Bei Zusammenstößen am Rande einer Demonstration gegen den ägyptischen Präsidenten Husni Mubarak sind auf der Sinai-Halbinsel am Freitag ein Mensch getötet und 20 weitere verletzt worden. Nach Angaben eines Vertreters der Sicherheitskräfte kam es in der Stadt El Arisch zu einem Schusswechsel, als Demonstranten versuchten, Gefangene aus einer Polizeiwache zu befreien. Dabei sei ein Mensch getötet worden.
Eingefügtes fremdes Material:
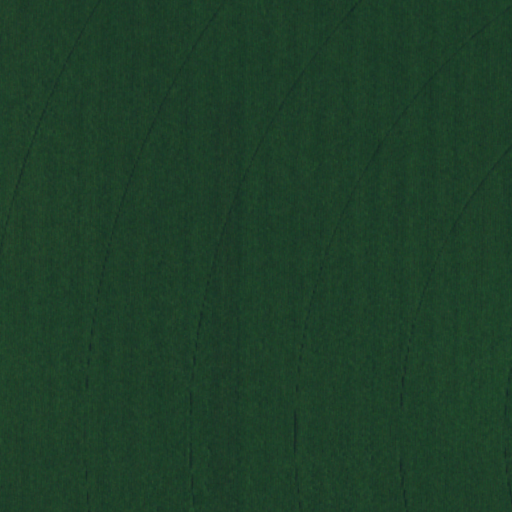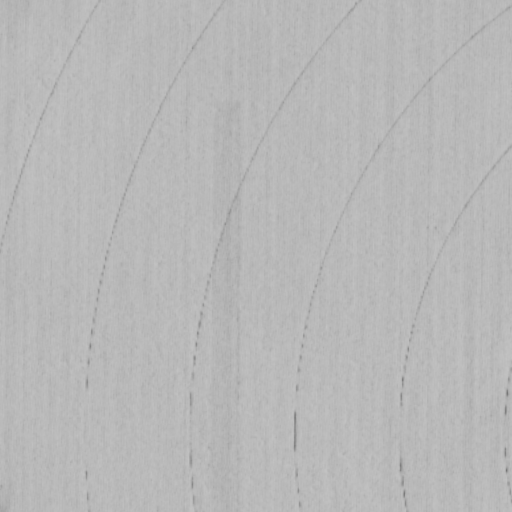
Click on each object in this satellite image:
crop: (256, 256)
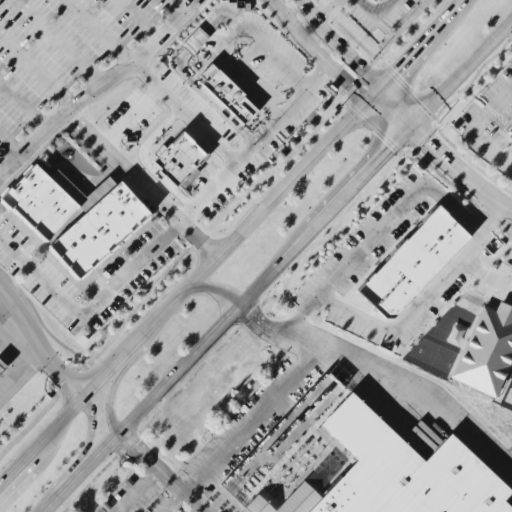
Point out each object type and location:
road: (184, 4)
road: (380, 9)
road: (222, 14)
parking lot: (379, 14)
road: (144, 17)
road: (175, 22)
road: (99, 30)
road: (193, 40)
road: (60, 41)
building: (195, 41)
road: (230, 43)
road: (342, 46)
parking lot: (53, 51)
road: (319, 53)
road: (38, 68)
building: (228, 95)
building: (223, 101)
road: (25, 103)
road: (206, 103)
road: (74, 106)
road: (290, 106)
road: (183, 113)
parking lot: (251, 114)
road: (129, 119)
road: (473, 129)
building: (510, 135)
building: (510, 136)
road: (11, 141)
road: (441, 155)
building: (180, 160)
building: (175, 166)
road: (145, 188)
road: (456, 211)
building: (76, 216)
road: (489, 216)
building: (68, 222)
road: (233, 244)
building: (414, 264)
building: (421, 267)
road: (279, 268)
road: (129, 276)
road: (500, 284)
parking lot: (96, 287)
road: (511, 288)
road: (223, 291)
road: (3, 305)
road: (16, 350)
road: (38, 350)
building: (487, 351)
building: (487, 351)
park: (434, 357)
gas station: (2, 366)
building: (2, 366)
road: (21, 377)
road: (384, 377)
road: (104, 418)
road: (252, 420)
building: (403, 471)
road: (165, 472)
building: (395, 473)
road: (139, 490)
parking lot: (140, 497)
building: (258, 505)
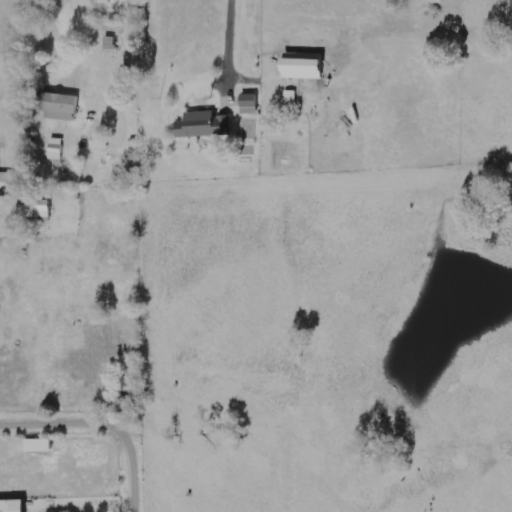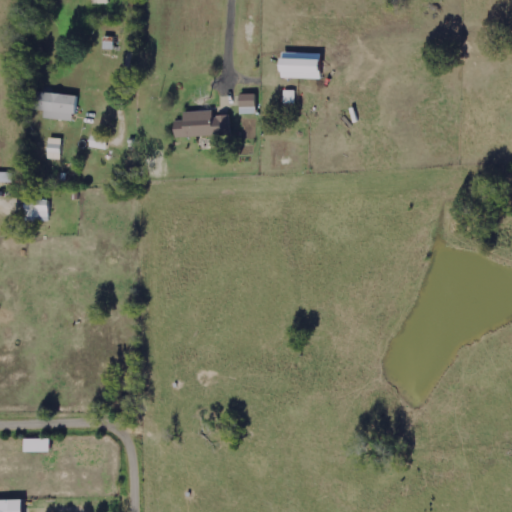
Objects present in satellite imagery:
building: (102, 2)
road: (227, 36)
building: (306, 67)
building: (290, 98)
building: (250, 105)
building: (58, 107)
building: (204, 128)
building: (100, 143)
building: (56, 149)
building: (7, 178)
building: (40, 213)
road: (103, 428)
building: (41, 446)
building: (14, 506)
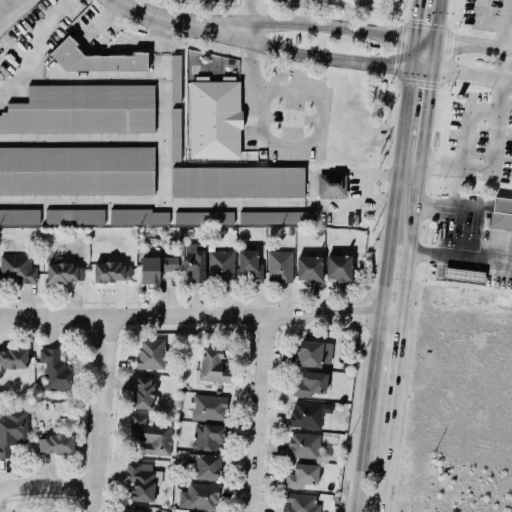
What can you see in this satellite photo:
road: (479, 11)
road: (246, 12)
traffic signals: (419, 17)
road: (163, 18)
road: (418, 19)
road: (439, 20)
road: (98, 21)
road: (491, 24)
road: (504, 24)
road: (325, 28)
road: (35, 32)
traffic signals: (451, 43)
road: (474, 45)
road: (415, 54)
road: (311, 57)
road: (435, 57)
building: (93, 58)
building: (94, 58)
traffic signals: (391, 67)
road: (423, 71)
building: (173, 77)
road: (472, 77)
road: (80, 78)
building: (175, 78)
traffic signals: (431, 87)
building: (80, 108)
building: (82, 109)
road: (161, 111)
road: (319, 118)
building: (212, 119)
building: (214, 119)
road: (465, 124)
road: (426, 125)
building: (173, 133)
building: (175, 134)
road: (80, 139)
road: (490, 160)
building: (74, 169)
building: (76, 170)
road: (368, 176)
building: (234, 181)
building: (511, 181)
building: (237, 182)
building: (328, 184)
building: (331, 185)
road: (197, 204)
road: (502, 204)
road: (455, 206)
building: (501, 214)
building: (69, 215)
building: (135, 215)
building: (18, 216)
building: (19, 216)
building: (74, 216)
building: (139, 216)
building: (200, 216)
building: (272, 216)
building: (203, 217)
building: (276, 217)
road: (445, 233)
road: (478, 242)
road: (411, 245)
road: (495, 245)
road: (495, 252)
road: (461, 260)
building: (195, 262)
building: (247, 265)
building: (221, 266)
building: (279, 266)
building: (156, 267)
building: (249, 267)
building: (308, 267)
building: (338, 267)
building: (338, 267)
building: (16, 268)
building: (15, 269)
building: (309, 269)
building: (112, 272)
building: (65, 273)
building: (463, 275)
road: (384, 290)
road: (201, 314)
road: (399, 346)
building: (150, 353)
building: (151, 353)
building: (308, 353)
building: (309, 353)
building: (13, 357)
building: (213, 365)
building: (210, 366)
building: (56, 370)
building: (57, 370)
building: (308, 384)
building: (311, 384)
building: (142, 393)
building: (207, 406)
building: (207, 407)
road: (98, 413)
road: (255, 413)
building: (305, 414)
building: (308, 414)
building: (11, 430)
building: (12, 432)
building: (150, 434)
building: (152, 435)
building: (206, 436)
building: (208, 437)
building: (55, 443)
building: (55, 444)
building: (302, 444)
building: (303, 445)
road: (386, 445)
building: (202, 465)
building: (204, 465)
building: (300, 475)
building: (302, 476)
building: (140, 480)
building: (141, 480)
road: (45, 485)
building: (197, 496)
building: (199, 496)
building: (299, 503)
building: (299, 503)
building: (131, 511)
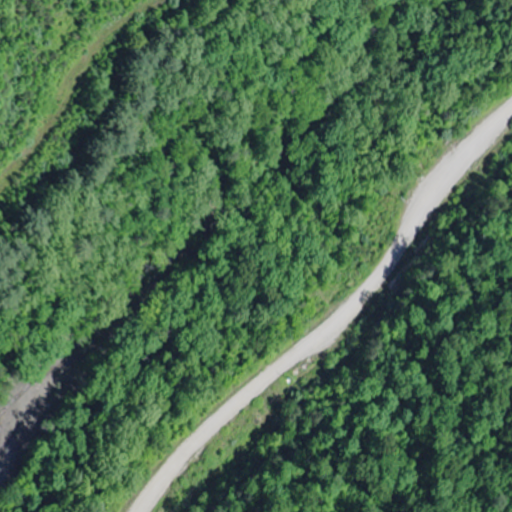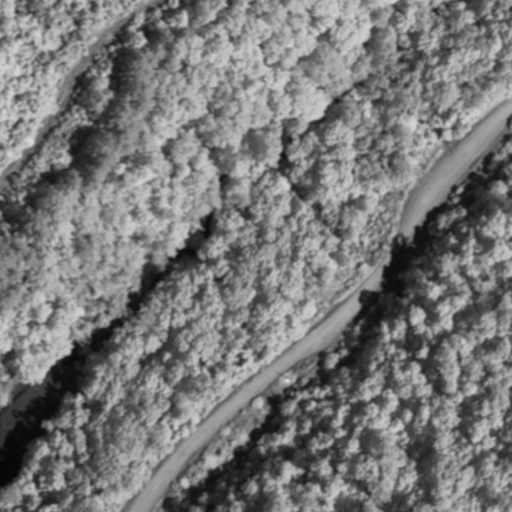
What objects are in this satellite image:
quarry: (265, 260)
Zeugen zufolge warfen etliche Demonstranten Brandbomben auf die Polizeiwache und setzten damit mehrere Fahrzeuge in Brand.

Die Opposition des Landes rief schon vorab erneut einen „Tag des Zorns“ aus. Grund ist Mubaraks Rede an die Nation vom Donnerstagsabend, in der er eine Machtübergabe an Vizepräsident Omar Suleiman, jedoch nicht den erwarteten eigenen Rücktritt ankündigte. Die Demonstranten reagierten mit wütenden Protesten, die auch in der Nacht anhielten. Viele der rund 200.000 Menschen reckten während der Rede ihre Schuhe in die Höhe, was in der arabischen Welt eine schwere Beleidigung bedeutet.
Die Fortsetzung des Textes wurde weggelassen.